A Micrometeorological Study to Quantify Ammonia Volatilization Losses from Surface Applied Urea in the Semiarid Northern Great Plains

Montana winter wheat growers broadcast surface apply urea to their crops in late fall, or early spring to supply the crops with needed nitrogen. Urea is known to be susceptible to ammonia (NH3) volatilization losses, no studies have specifically targeted the measurement of these losses from cold soils ( 10°C). This study is being conducted to quantify NH3 emissions from surface applied urea to no till winter wheat; and to evaluate the efficacy of NBPT (N-(nbutyl) thiophosphoric triamide) to mitigate potential ammonia volatilization losses made during colder weather periods.


16 Apr 2014

2013 Annual Interpretive Summary

Urea fertilizer hydrolyzes to release volatile ammonia gas when broadcast on the soil surface under certain moisture and temperature conditions. It had been generally accepted that such losses are accelerated under conditions of a moist soil surface under warmer temperatures in spring and summer, and when additional precipitation (e.g. 0.5 to 1 in. of rain) was not received within a number of days following application. Under Montana weather conditions, significant ammonia losses from urea fertilizer were not expected in late fall, winter, or early spring if soil and air temperatures were 50 °F (10 °C) or lower, and snow cover was minimal (less than 2 in.). This research initiative was designed to measure and compare volatile ammonia losses from surface-applied urea fertilizer and from urea treated with a urease inhibitor under cool late fall, winter and or early spring temperatures.
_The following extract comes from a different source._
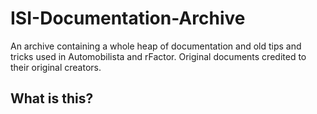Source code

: # ISI-Documentation-Archive
An archive containing a whole heap of documentation and old tips and tricks used in Automobilista and rFactor. Original documents credited to their original creators.
## What is this?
A micrometeorlogical technique was used that made actual measurements from circular areas 130 ft. in diameter (approx. 40 m) where urea was broadcast without incorporation. This research has generated valuable information showing that there are potential volatile losses of ammonia after late fall, winter, or early spring broadcast applications. Conditions for cold weather loss are similar to conditions for warm weather losses. There is an interaction between surface soil moisture and the length of time to when enough precipitation to dissolve the urea granules and move it into the topsoil is received. Moisture received after urea application is more important than soil temperature. However, if the soil surface remains dry until sufficient rainfall is received, volatile losses are minimal.

In recent studies, ammonia losses have been measured from 10 to 20%, of the urea N applied, occurring over a few-week period. To determine the crop uptake of applied urea-N, 15N-enriched urea fertilizer, with and without NBPT, was applied to microplots, in close proximity to the micro-meteorological measurement sites. The increase in fertilizer N uptake for urea treated with NBPT compared to untreated urea uptake was approximately 10% for late-fall and winter applications in both years. This research is planned to continue for one additional year.